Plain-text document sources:
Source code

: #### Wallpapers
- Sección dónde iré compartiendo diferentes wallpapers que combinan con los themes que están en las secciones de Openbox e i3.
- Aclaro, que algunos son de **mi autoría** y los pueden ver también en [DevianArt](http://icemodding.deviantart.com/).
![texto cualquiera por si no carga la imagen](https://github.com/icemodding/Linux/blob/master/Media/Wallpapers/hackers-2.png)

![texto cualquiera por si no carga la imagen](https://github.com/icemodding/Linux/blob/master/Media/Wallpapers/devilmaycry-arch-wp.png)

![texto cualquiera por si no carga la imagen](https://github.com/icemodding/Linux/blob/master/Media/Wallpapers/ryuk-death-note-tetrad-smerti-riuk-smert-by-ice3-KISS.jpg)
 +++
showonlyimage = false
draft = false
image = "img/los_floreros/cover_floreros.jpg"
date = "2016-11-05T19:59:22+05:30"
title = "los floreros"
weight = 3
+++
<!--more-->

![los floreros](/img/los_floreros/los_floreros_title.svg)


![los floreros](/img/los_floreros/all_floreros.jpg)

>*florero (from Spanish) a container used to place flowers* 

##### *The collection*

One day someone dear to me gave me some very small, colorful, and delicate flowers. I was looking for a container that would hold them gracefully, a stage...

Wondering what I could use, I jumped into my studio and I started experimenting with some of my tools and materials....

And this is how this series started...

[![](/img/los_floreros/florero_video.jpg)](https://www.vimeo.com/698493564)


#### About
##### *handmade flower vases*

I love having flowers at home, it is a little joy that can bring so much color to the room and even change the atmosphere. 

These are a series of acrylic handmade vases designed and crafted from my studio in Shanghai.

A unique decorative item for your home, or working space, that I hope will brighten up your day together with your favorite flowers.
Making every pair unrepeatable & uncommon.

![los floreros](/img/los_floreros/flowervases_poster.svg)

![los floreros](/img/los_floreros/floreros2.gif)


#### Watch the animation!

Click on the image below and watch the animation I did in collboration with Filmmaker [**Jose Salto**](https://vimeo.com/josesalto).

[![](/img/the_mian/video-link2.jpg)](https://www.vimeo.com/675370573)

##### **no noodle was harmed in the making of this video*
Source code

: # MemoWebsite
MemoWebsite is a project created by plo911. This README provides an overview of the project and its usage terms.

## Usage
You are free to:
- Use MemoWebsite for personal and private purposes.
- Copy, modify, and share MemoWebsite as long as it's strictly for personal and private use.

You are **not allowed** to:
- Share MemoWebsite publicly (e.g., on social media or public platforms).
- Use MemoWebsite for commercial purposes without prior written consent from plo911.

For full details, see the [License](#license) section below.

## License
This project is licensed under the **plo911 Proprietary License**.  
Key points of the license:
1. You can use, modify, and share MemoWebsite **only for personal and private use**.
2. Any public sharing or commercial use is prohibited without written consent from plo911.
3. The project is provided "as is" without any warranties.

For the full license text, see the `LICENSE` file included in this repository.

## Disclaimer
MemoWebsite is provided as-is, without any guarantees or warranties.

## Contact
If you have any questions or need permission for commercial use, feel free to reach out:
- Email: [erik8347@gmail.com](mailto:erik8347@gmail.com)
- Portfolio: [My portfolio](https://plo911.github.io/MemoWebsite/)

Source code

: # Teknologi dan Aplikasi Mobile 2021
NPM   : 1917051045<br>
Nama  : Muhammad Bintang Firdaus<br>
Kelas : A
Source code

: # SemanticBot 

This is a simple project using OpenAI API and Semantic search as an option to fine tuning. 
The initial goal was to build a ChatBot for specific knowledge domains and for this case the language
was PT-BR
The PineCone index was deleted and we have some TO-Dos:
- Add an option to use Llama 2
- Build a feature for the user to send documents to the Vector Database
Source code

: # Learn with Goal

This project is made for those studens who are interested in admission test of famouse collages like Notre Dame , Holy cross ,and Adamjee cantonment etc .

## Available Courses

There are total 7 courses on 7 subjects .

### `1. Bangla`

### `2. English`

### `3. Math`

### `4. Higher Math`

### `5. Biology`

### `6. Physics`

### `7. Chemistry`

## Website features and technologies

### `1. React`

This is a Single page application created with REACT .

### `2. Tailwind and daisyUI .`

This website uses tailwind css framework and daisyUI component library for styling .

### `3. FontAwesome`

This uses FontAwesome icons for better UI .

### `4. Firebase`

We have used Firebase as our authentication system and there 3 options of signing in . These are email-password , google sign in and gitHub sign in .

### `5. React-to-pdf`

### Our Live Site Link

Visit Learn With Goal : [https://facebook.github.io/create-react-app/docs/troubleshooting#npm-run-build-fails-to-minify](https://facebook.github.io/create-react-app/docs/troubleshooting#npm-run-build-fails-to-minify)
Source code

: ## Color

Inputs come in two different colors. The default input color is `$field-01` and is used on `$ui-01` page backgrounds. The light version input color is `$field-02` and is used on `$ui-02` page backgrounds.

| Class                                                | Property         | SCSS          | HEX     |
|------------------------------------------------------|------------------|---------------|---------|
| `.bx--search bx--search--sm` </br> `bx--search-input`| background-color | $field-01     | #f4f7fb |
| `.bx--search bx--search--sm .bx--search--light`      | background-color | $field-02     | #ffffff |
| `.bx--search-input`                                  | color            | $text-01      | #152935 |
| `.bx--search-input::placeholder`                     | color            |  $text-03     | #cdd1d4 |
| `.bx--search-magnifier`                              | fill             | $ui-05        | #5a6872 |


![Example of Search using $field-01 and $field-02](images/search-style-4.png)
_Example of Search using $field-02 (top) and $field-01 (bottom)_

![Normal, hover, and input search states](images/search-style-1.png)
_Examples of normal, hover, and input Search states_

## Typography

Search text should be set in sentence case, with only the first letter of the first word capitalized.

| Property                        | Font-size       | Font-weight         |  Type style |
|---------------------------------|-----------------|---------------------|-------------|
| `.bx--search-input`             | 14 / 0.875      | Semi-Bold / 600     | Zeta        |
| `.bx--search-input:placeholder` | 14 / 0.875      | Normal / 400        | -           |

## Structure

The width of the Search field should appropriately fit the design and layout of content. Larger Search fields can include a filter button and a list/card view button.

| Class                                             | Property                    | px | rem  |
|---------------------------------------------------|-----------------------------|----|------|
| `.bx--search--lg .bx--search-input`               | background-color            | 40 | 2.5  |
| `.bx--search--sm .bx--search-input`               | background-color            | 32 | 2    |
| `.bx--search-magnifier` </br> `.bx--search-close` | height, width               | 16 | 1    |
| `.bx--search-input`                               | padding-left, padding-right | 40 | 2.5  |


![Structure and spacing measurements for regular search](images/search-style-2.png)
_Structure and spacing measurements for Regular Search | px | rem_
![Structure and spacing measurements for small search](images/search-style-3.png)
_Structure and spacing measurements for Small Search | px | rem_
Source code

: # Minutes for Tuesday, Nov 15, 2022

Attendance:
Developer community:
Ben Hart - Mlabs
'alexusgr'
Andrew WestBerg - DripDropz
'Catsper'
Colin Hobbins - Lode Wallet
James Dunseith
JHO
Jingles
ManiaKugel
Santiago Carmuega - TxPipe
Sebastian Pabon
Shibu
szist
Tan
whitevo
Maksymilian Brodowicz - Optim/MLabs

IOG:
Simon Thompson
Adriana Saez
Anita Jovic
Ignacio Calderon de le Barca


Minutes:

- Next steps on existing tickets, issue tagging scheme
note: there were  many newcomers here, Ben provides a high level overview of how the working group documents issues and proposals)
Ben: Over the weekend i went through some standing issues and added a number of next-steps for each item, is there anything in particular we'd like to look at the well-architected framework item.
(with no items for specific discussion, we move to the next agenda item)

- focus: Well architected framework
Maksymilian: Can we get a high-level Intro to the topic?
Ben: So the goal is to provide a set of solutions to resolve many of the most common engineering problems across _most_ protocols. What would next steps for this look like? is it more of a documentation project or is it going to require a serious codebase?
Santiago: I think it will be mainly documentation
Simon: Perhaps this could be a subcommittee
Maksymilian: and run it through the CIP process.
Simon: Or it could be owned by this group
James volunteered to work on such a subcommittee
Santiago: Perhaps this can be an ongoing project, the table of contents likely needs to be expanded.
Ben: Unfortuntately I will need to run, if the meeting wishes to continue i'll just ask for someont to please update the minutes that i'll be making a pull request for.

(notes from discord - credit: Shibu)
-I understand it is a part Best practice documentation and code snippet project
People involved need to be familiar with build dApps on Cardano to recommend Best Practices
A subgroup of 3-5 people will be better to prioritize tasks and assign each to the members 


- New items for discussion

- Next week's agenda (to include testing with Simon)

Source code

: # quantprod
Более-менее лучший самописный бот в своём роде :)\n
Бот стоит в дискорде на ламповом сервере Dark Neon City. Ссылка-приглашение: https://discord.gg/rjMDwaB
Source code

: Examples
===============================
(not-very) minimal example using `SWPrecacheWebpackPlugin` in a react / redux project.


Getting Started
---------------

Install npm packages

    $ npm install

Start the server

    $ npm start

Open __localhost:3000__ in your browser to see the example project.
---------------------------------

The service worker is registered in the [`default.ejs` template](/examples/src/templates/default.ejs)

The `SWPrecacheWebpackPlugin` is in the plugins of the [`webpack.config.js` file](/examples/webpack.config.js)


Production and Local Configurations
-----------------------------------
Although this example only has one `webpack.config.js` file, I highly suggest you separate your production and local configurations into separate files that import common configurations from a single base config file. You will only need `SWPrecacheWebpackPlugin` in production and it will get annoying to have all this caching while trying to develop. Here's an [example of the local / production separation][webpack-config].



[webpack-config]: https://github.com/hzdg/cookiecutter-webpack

* [Instructions for the task] Can you quote, word for word, the lines from the rows starting at the line containing "to place flowers*" and ending at the line containing "#### Watch the animation!"?

* [Task output]
>*florero (from Spanish) a container used to place flowers* 

##### *The collection*

One day someone dear to me gave me some very small, colorful, and delicate flowers. I was looking for a container that would hold them gracefully, a stage...

Wondering what I could use, I jumped into my studio and I started experimenting with some of my tools and materials....

And this is how this series started...

[![](/img/los_floreros/florero_video.jpg)](https://www.vimeo.com/698493564)


#### About
##### *handmade flower vases*

I love having flowers at home, it is a little joy that can bring so much color to the room and even change the atmosphere. 

These are a series of acrylic handmade vases designed and crafted from my studio in Shanghai.

A unique decorative item for your home, or working space, that I hope will brighten up your day together with your favorite flowers.
Making every pair unrepeatable & uncommon.

![los floreros](/img/los_floreros/flowervases_poster.svg)

![los floreros](/img/los_floreros/floreros2.gif)


#### Watch the animation!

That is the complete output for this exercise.